> **WHAT TO PRODUCE**
Retype the data word for word, starting at the line that holds "True or false: dbh" and running through the end of the data, inclusive. Leave the pictures out.

> **LISTED ENTRIES**

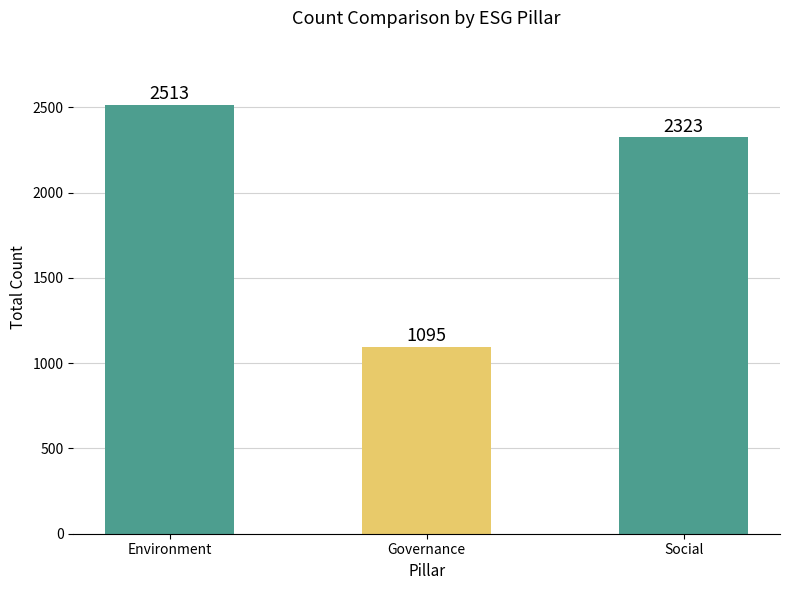

What is the value of the 1st bar from the left?

2513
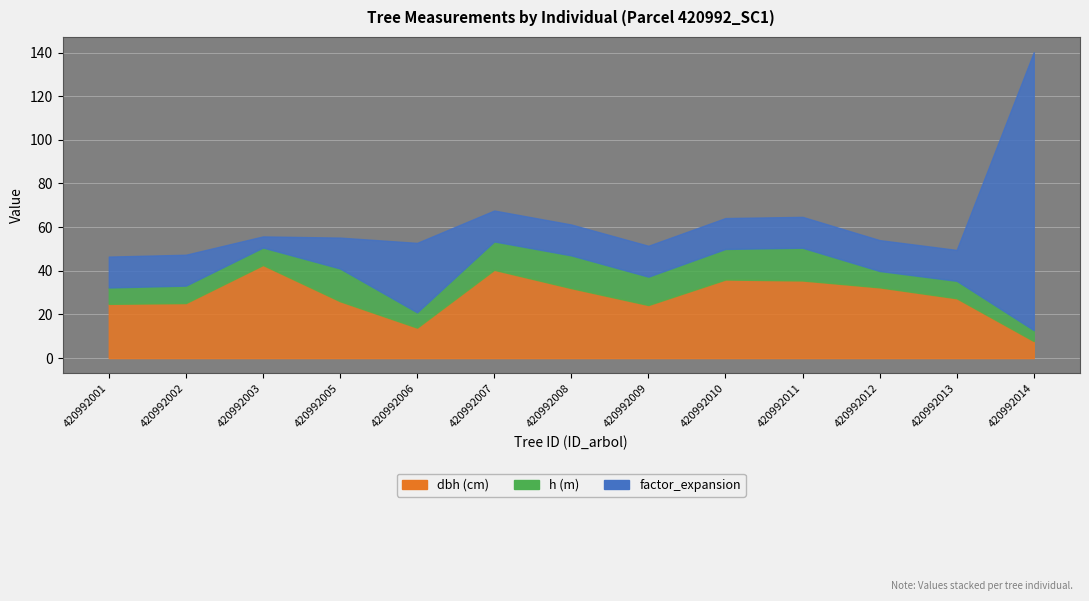

True or false: dbh has a value of 23.1 at 420992007.

False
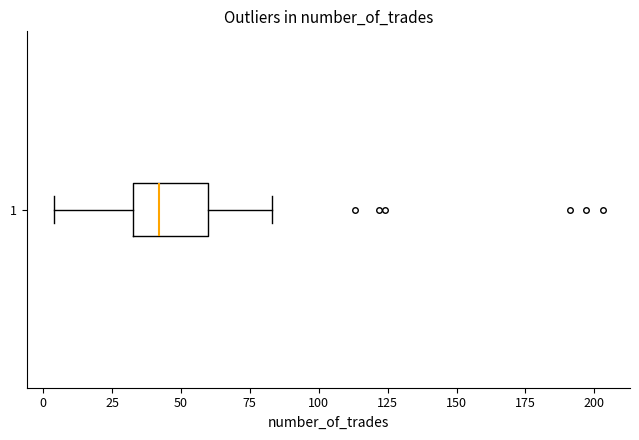

Where is the left edge of the box at y = 1 on the x-axis? The values are not printed on the chart, so give them approximately, as read against the axis.

35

> **FINISHED EXERCISE**
True or false: dbh has a value of 23.1 at 420992007.

False

Where is the left edge of the box at y = 1 on the x-axis? The values are not printed on the chart, so give them approximately, as read against the axis.

35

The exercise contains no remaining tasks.